**WORK ITEM**
Lines from the one with "在并发编程领域，有两大核心：" through the end of the listing below should be set down exactly, with no other line included.

**SOURCE DATA**
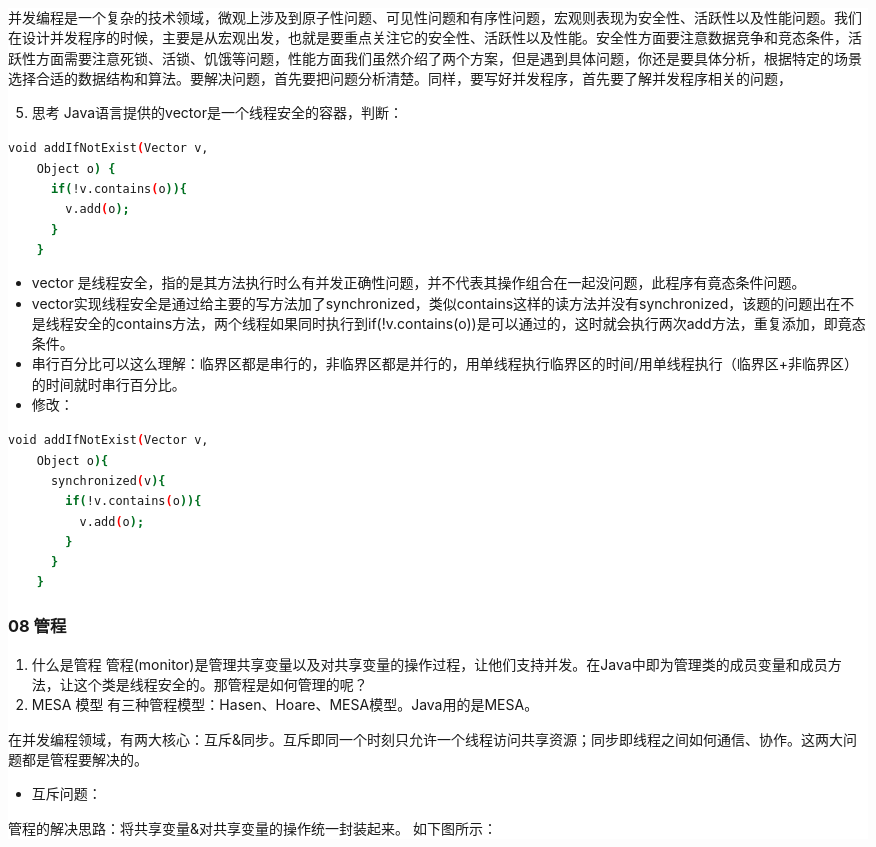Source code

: 并发编程是一个复杂的技术领域，微观上涉及到原子性问题、可见性问题和有序性问题，宏观则表现为安全性、活跃性以及性能问题。我们在设计并发程序的时候，主要是从宏观出发，也就是要重点关注它的安全性、活跃性以及性能。安全性方面要注意数据竞争和竞态条件，活跃性方面需要注意死锁、活锁、饥饿等问题，性能方面我们虽然介绍了两个方案，但是遇到具体问题，你还是要具体分析，根据特定的场景选择合适的数据结构和算法。要解决问题，首先要把问题分析清楚。同样，要写好并发程序，首先要了解并发程序相关的问题，

5. 思考
Java语言提供的vector是一个线程安全的容器，判断：
``` bash
void addIfNotExist(Vector v,
    Object o) {
      if(!v.contains(o)){
        v.add(o);
      }
    }
```
* vector 是线程安全，指的是其方法执行时么有并发正确性问题，并不代表其操作组合在一起没问题，此程序有竟态条件问题。
* vector实现线程安全是通过给主要的写方法加了synchronized，类似contains这样的读方法并没有synchronized，该题的问题出在不是线程安全的contains方法，两个线程如果同时执行到if(!v.contains(o))是可以通过的，这时就会执行两次add方法，重复添加，即竟态条件。
*  串行百分比可以这么理解：临界区都是串行的，非临界区都是并行的，用单线程执行临界区的时间/用单线程执行（临界区+非临界区）的时间就时串行百分比。
* 修改：
``` bash
void addIfNotExist(Vector v,
    Object o){
      synchronized(v){
        if(!v.contains(o)){
          v.add(o);
        }
      }
    }
```
### 08 管程
1. 什么是管程
管程(monitor)是管理共享变量以及对共享变量的操作过程，让他们支持并发。在Java中即为管理类的成员变量和成员方法，让这个类是线程安全的。那管程是如何管理的呢？
2. MESA 模型
有三种管程模型：Hasen、Hoare、MESA模型。Java用的是MESA。

在并发编程领域，有两大核心：互斥&同步。互斥即同一个时刻只允许一个线程访问共享资源；同步即线程之间如何通信、协作。这两大问题都是管程要解决的。

* 互斥问题：

管程的解决思路：将共享变量&对共享变量的操作统一封装起来。
如下图所示：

**ANSWER SECTION**
在并发编程领域，有两大核心：互斥&同步。互斥即同一个时刻只允许一个线程访问共享资源；同步即线程之间如何通信、协作。这两大问题都是管程要解决的。

* 互斥问题：

管程的解决思路：将共享变量&对共享变量的操作统一封装起来。
如下图所示：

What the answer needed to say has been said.